## Work required
Write each record again exactly as it stands.

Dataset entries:
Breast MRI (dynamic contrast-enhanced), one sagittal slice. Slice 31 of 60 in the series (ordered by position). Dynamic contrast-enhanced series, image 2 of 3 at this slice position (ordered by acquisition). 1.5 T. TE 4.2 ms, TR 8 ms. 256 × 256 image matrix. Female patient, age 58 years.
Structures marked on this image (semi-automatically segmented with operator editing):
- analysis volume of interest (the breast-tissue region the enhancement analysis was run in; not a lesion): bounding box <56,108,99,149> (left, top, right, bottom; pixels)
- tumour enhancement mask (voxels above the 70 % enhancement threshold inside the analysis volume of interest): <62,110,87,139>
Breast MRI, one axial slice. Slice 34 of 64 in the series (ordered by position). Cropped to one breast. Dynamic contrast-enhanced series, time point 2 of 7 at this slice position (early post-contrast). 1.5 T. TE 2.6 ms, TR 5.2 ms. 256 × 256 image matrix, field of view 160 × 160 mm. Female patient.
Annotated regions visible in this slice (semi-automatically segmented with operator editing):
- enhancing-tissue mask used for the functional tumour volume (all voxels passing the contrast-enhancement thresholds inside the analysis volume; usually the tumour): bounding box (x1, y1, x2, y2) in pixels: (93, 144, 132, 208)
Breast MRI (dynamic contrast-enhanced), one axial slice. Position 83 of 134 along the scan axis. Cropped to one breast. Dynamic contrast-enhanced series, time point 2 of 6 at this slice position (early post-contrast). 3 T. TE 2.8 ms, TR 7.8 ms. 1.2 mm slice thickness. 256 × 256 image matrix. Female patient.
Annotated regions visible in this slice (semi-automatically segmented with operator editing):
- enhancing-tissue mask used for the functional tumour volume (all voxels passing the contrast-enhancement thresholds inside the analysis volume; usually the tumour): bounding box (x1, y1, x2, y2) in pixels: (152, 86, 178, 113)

## Answer box
Breast MRI (dynamic contrast-enhanced), one sagittal slice. Slice 31 of 60 in the series (ordered by position). Dynamic contrast-enhanced series, image 2 of 3 at this slice position (ordered by acquisition). 1.5 T. TE 4.2 ms, TR 8 ms. 256 × 256 image matrix. Female patient, age 58 years.
Structures marked on this image (semi-automatically segmented with operator editing):
- analysis volume of interest (the breast-tissue region the enhancement analysis was run in; not a lesion): bounding box <56,108,99,149> (left, top, right, bottom; pixels)
- tumour enhancement mask (voxels above the 70 % enhancement threshold inside the analysis volume of interest): <62,110,87,139>
Breast MRI, one axial slice. Slice 34 of 64 in the series (ordered by position). Cropped to one breast. Dynamic contrast-enhanced series, time point 2 of 7 at this slice position (early post-contrast). 1.5 T. TE 2.6 ms, TR 5.2 ms. 256 × 256 image matrix, field of view 160 × 160 mm. Female patient.
Annotated regions visible in this slice (semi-automatically segmented with operator editing):
- enhancing-tissue mask used for the functional tumour volume (all voxels passing the contrast-enhancement thresholds inside the analysis volume; usually the tumour): bounding box (x1, y1, x2, y2) in pixels: (93, 144, 132, 208)
Breast MRI (dynamic contrast-enhanced), one axial slice. Position 83 of 134 along the scan axis. Cropped to one breast. Dynamic contrast-enhanced series, time point 2 of 6 at this slice position (early post-contrast). 3 T. TE 2.8 ms, TR 7.8 ms. 1.2 mm slice thickness. 256 × 256 image matrix. Female patient.
Annotated regions visible in this slice (semi-automatically segmented with operator editing):
- enhancing-tissue mask used for the functional tumour volume (all voxels passing the contrast-enhancement thresholds inside the analysis volume; usually the tumour): bounding box (x1, y1, x2, y2) in pixels: (152, 86, 178, 113)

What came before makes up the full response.